I critici più attenti sono ormai concordi nell’ammettere il corposo debito contratto dalla serie televisiva “Il Trono di spade” (“Game of Thrones”) – prodotta dall’emittente televisiva statunitense HBO, a partire dal 2011 – nei confronti dell’attuale situazione politica italiana. Difatti quel suo clima cupo e minaccioso, in cui si succedono senza soluzione di continuità intrighi e regolamenti di conti all’insegna del tutti contro tutti, ha chiaramente ispirato i curatori di un fantasy che ormai sta frantumando ogni record d’ascolto.
Ovviamente i soggettisti della Pay TV d’oltreoceano hanno mascherato tali riferimenti; per deviare l’attenzione, rendendo meno agevole un’eccessiva identificazione con l’attualità. Eppure le tracce risultano ancora visibili.
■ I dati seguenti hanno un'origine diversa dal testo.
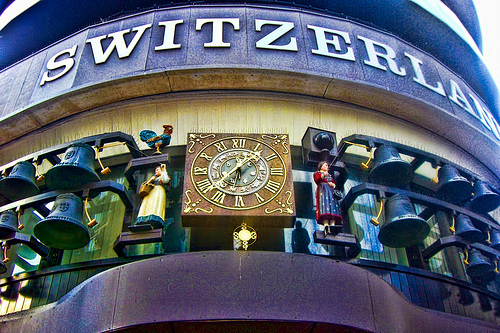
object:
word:
[37, 15, 498, 140]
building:
[0, 1, 500, 333]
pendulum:
[234, 223, 257, 251]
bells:
[34, 190, 95, 249]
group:
[0, 130, 104, 253]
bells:
[367, 144, 416, 186]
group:
[371, 130, 498, 250]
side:
[1, 2, 145, 333]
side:
[352, 2, 499, 332]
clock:
[180, 133, 297, 227]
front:
[112, 2, 384, 333]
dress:
[313, 171, 344, 221]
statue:
[313, 159, 342, 234]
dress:
[136, 170, 170, 226]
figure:
[132, 165, 173, 227]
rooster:
[138, 125, 174, 154]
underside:
[129, 85, 392, 147]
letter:
[255, 20, 299, 53]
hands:
[239, 151, 263, 167]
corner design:
[183, 130, 212, 151]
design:
[262, 133, 288, 155]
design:
[184, 191, 215, 215]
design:
[272, 199, 299, 229]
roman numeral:
[254, 143, 261, 151]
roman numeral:
[264, 153, 280, 162]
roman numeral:
[270, 167, 285, 176]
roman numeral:
[264, 178, 282, 194]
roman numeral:
[255, 191, 267, 204]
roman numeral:
[233, 195, 244, 208]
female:
[311, 160, 344, 235]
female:
[132, 163, 172, 231]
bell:
[44, 141, 100, 194]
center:
[221, 157, 258, 185]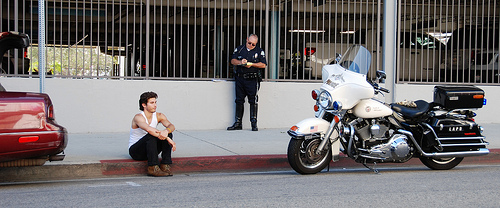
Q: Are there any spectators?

A partire dalla cattiva per eccellenza, Maria Elena Lannister Boschi; il cui regno è stato spostato dall’Etruria ad Approdo del Re, pur mantenendone la connotazione di sentina della corruzione e dei vizi. Semmai il colpo di genio mimetico è stato quello di trasferire il controllo del suo trio di draghi sputafuoco, poi destinati a diventare due, alla biondina fanatica, integralista e piromane Daenerys Targaryen, alla conquista del regno di Westeros (riferimento palese a Roberta Lombardi, in corsa per la presidenza di Regione Lazio). Quando invece nel mondo reale le orride belve mitologiche – denominate Orfinix e Lottix – volteggiano sul capo della “Nata dalla tempesta (bancaria)” Maria Elena. Pronti a emettere contro i critici non fiamme ma fetide insinuazioni malignazze altrettanto mortali.
Nel frattempo il terzo drago della covata – detto Nardellax – pare sia finito sepolto sotto il crollo di qualche storico monumento fiorentino.
A fianco della villain più proterva del serial, ritroviamo un personaggio controverso: il fratello incestuoso Jaime. Apparso inizialmente sulla scena come tracotante spadaccino attacca briga, da cui il soprannome “Sterminatore di re e di Bersani”, il seguito della vicenda bellica/elettorale gli ha inferto gravissime amputazioni che lo hanno reso una presenza ormai quasi soltanto patetica: il Matteo Renzi collezionista di trombature a ripetizione, simboleggiate nel moncherino del Lannister.
Più controverse le attribuzioni relative alle orde che vivacizzano la serie: “i Bruti”, ovvero “il popolo libero” al di là della barriera (il perimetro partitocratico) potrebbe essere identificato nella comunità Pentastellata; anche per il colore dei loro capelli, rosso fiamma, come quello di Paola Taverna. Però suonerebbe a smentita della simmetria il fatto il loro capo – Tormund Veleno dei Giganti – accetta di allearsi sulla base di un progetto condiviso con il leader riformista socialdemocratico, il leale Jon Snow (un’aggiunta dei soggettisti che non ha nessuna attinenza con la politica italiana, priva di siffatti personaggi positivi); soluzione improponibile per Cinquestelle fissati con l’isolazionismo. A questo punto si potrebbe arguire che sono le bande ipercinetiche dei barbari Dothraki a riprodurli; anche per la loro abitudine di vivere a cavalcioni, come Alessandro Di Battista e Luigi Di Maio negli ininterrotti tour ciclistici siciliani compiuti, tra risate e comizi, per le strade e gli sterrati dell’isola fatale. Anche se non coronati dal successo atteso.
Ma il riferimento assolutamente al di sopra di qualsivoglia ragionevole dubbio è al “Re della Notte”, giunto alla testa dell’armata di non-morti. Ossia la trasposizione filmica del ritorno sulla scena di Silvio Berlusconi, accompagnato da una torma di zombi che infettano con il loro morso. La cui presenza incombe, terrorizzante e pervasiva, sulla prossima edizione del racconto; prevista per il 2018. Come la nostra campagna elettorale nazionale. Perché “l’inverno sta arrivando”. La frase enigmatica che ripetono tutti i concorrenti al “Game of thrones”, metafora dell’imminente appuntamento destinato a consegnare l’Italia all’assoluta ingovernabilità. Per cui – poi – dovremo ritornare rapidamente alle urne, mentre il clima politico diventerà ancora più rigido di quello della fiction.
Nel medioevo prossimo futuro che ci attende, immaginario come reale.